I hate to be a cynic, and I hate to even describe universities as “businesses,” but let’s not kid ourselves. If universities are in the “business” of anything, it’s luring academic superstars, securing research grants, funding sports programs, squeezing their students dry, and pumping wealthy alumni for cash–and not necessarily in that order. Graff’s suggestions are certainly uplifting, but they assume that professors have the time, power, and incentive to redefine the structure of the academic world.

Ouch! Geral Graff Opened a 30-Year-Old Wound

       I’ve probably mentioned that I’ve spent the bulk of my career as a professional writer and have a few books and miles of articles under my belt. My published work is of the practical how-to variety in a field of applied business. I’ve been very successful. But that wasn’t always what I thought I’d do with my life. Way back when, I wanted to be an English professor. As I read our pal Gerald Graff this week, Chapter 6 (“Unlearning to Write”) in particular, I recalled the precise and painful moment when I decided that I had no future in academe.           
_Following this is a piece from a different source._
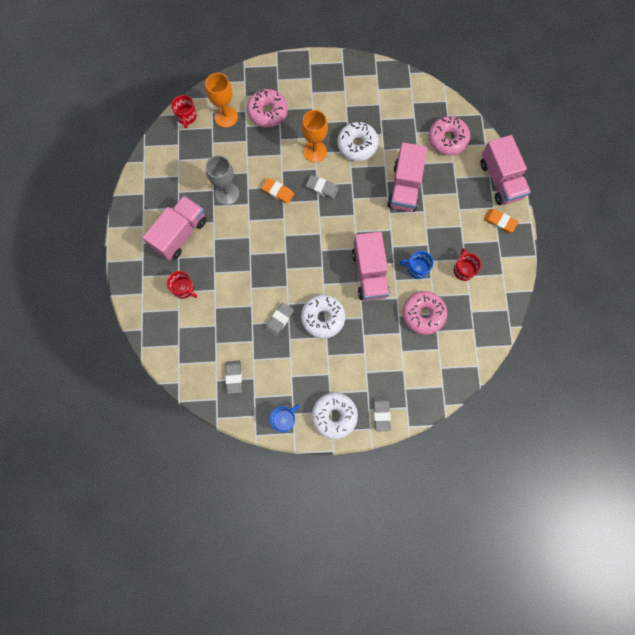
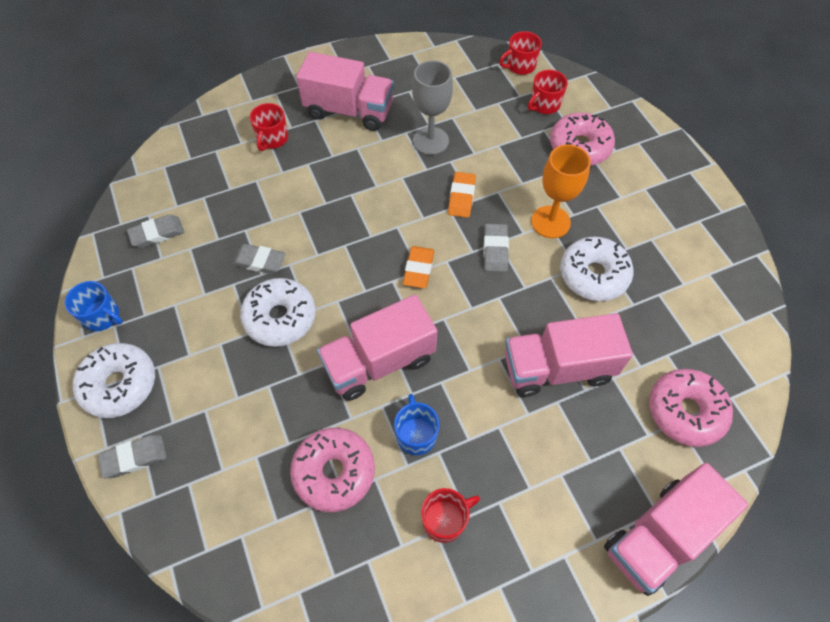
camera: 70 degrees right, 15 degrees down
orange goblet [205,73,238,128] -> red mug [528,70,568,114]
orange eraser [484,209,518,233] -> orange eraser moved to [403,246,434,288]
     I was a student in the elite and very competitive two-year honors English program at Rutgers College and during the spring of 1979, my senior year, I was working on my undergraduate thesis. I was interpreting the use and importance of etiquette in a couple of Henry James’ novels, contrasting European and American etiquette of the time and how James used those conventions to create tension. I worked with a very highly-regarded English professor and James scholar as my advisor for the project. He was extremely happy throughout our time together with the quality of my interpretations, my insights, my research into etiquette guides from James’ time, my ability to do magnificent close readings, and overall, the work I was doing on this project. We had many happy discussions in his office. The writing, though, troubled him. I gave him portions of my paper as I wrote them and he agreed that I had captured precisely the gist (as Graff calls it) of our discussions. But he said that my writing was too simple and easy to understand; my ideas were sensational, but my mode of expressing them – though forceful, entertaining, and grammatical — was not academic. My writing was too transparent, he said. He showed me examples of more scholarly-sounding papers. I read them but thought that that kind of writing was bad writing. It wasn’t clear. It obscured meaning by using very long and convoluted sentences, ten-dollar words most people wouldn’t know, and a high-fallutin snooty tone. We locked horns on this issue more than once. In the end, in my youthful willfulness, I wrote my thesis my way, in the straightforward, accessible, punchy language I knew in my heart was better.

            Four things grew out of this experience:

            1. My thesis was assessed as With Honors. That was the lowest of three possible distinctions. (With High Honors and With Highest Honors were the two higher designators.) The remarks of the committee were the same as those of my advisor. My ideas were wonderful, the committee said, but my language was too-straightforward; my paper was well-written but didn’t sound academic.

            2.  I was crushed. I decided that I had no place in academe and no talent or appreciation for writing in academic style.

            3. I was at this same time chosen as the one and only Rutgers’ University Danforth Foundation nominee. Had I won the fellowship, I would have had a free ride to any graduate school. I turned down the nomination and told the committee to give it to another student who was more suited to academic life.

            4. I graduated and in short time embarked on a writing career in the popular mode and became very successful.

            I look back at all of this, stir it together with what Graff said about academic writing, and I can’t help but hurt. I let a few people convince me that there was only one way to write in academe and that I had no future in the academy stating great ideas simply enough so that everyone could easily understand them. What a bunch of hooey.

            There’s a P.S. to my story. The professor/advisor of my thesis is still at Rutgers. I read recently in the Chronicle of Higher Education that he is now a high-level dean.